So a few months ago I decided to do something crazy. Not bungee-jumping or finally-getting-that-tattoo crazy, but hey-let’s-take-productivity-to-the-next-level crazy.
I decided to write 10,000 words in one weekend (including Friday evening). It was something I hadn’t ever done before, and frankly didn’t know if I had it in me. I tend to be more of a 1,000-word-a-night writer. I met the goal, I didn’t die, and I’ll probably do it again. Here’s my game plan if you’d like to try it yourself.
1. Have a suitable-sized project. Obviously you should lay down words a work-in-progress that needs more than 10k. I didn’t say you have to complete it; I’m just saying if you start what you think is a novella and it turns out to be done at 7500 on Saturday afternoon, you might lose your oomph. Unless, of course, you have a second (or a third, etc.) project to go to. In which case you should ignore this checkpoint and go on to the next. Having an outline (or at least a really, really good idea where you’re going) is a good idea, too.
2. Tell (warn) your loved ones about your plan. Very few of us are full-time writers and we all have to fit writing in between the nooks and crannies of life. If you want to make an ambitious goal like 10k in three days, you’re gonna have to give your family and friends a heads up. For one thing, you’re going to be holed up in your writing cave wearing sweatpants and ignoring the phone so it’s the polite thing to do. For another, it’s a whole lot easier for your family and friends to be supportive if you clue ’em in.

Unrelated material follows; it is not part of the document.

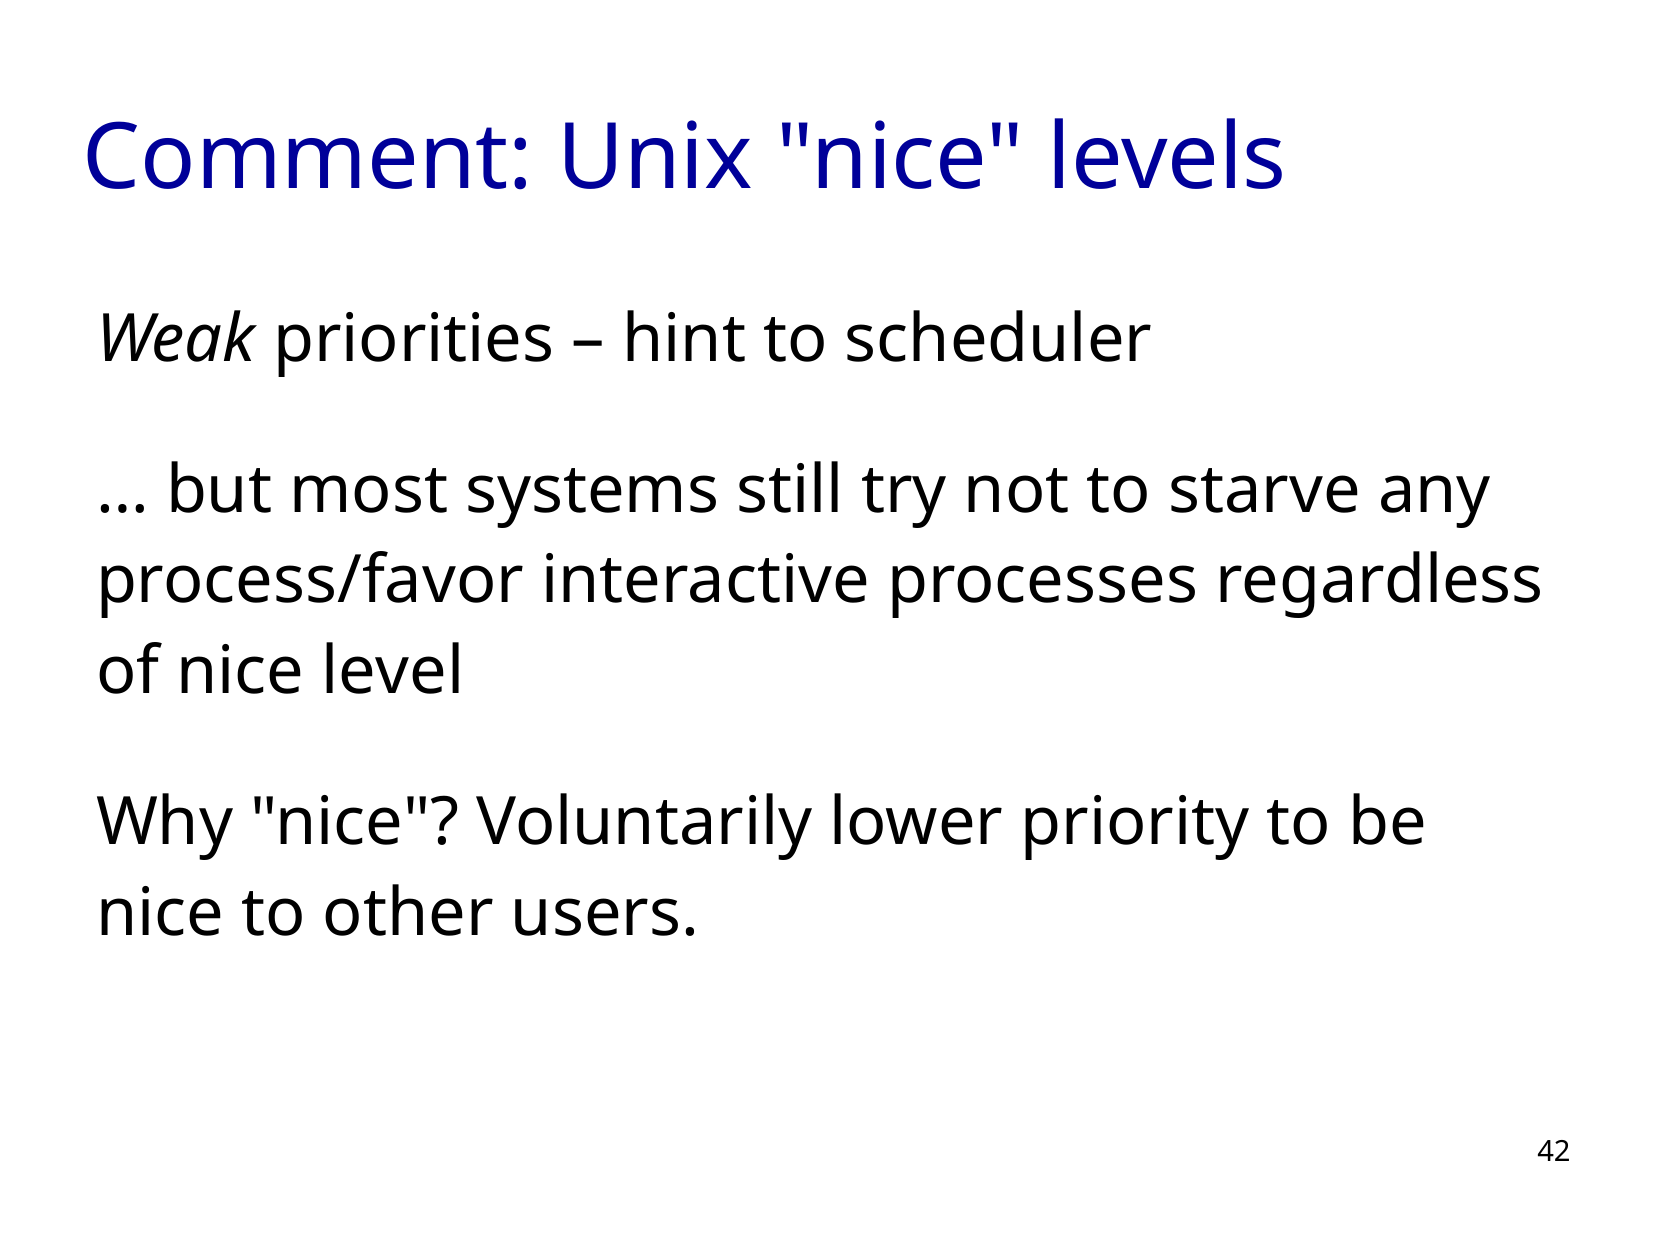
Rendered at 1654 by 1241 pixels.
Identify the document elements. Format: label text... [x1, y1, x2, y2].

title Comment: Unix "nice" levels [82, 49, 1571, 257]
list Weak priorities – hint to scheduler … but most systems still try not to starve any process/favor interactive processes regardless of nice level Why "nice"? Voluntarily lower priority to be nice to other users. [60, 290, 1571, 1096]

3. Make mini-goals. All big goals are easier to wrap your mind around if you break them into little ones. Ten thousand words is daunting. But two thousand words isn’t so bad. Here’s how I broke it down: three thousand on Friday night, five thousand on Saturday, and two thousand on Sunday. I broke each day down to individual writing sprints of 45 to 90 minutes each, taking at least a 15-minute break between them. Of course, by Sunday my writing-brain was pooped and so those were the hardest by far to write. But I had already come so close and accomplished so much I wasn’t about to stop before I’d reached my goal.
4. Reward yourself. Hit a goal? Grab some chocolate. Have a particularly good writing sprint? Take a break. Schedule some time to get some exercise or do a mindless hobby. Small breaks will boost your productivity. Have a bigger reward in mind when you complete all 10k.
5. Realize that you might need to take a few days off. Believe it or not, afterwards you’ll be worn out, mentally and physically. You’ll need a few days away from your manuscript in order to refill the writing well.
6. But don’t rest on your laurels. A few days is okay. A few weeks is not. Get back on that horse, skippy.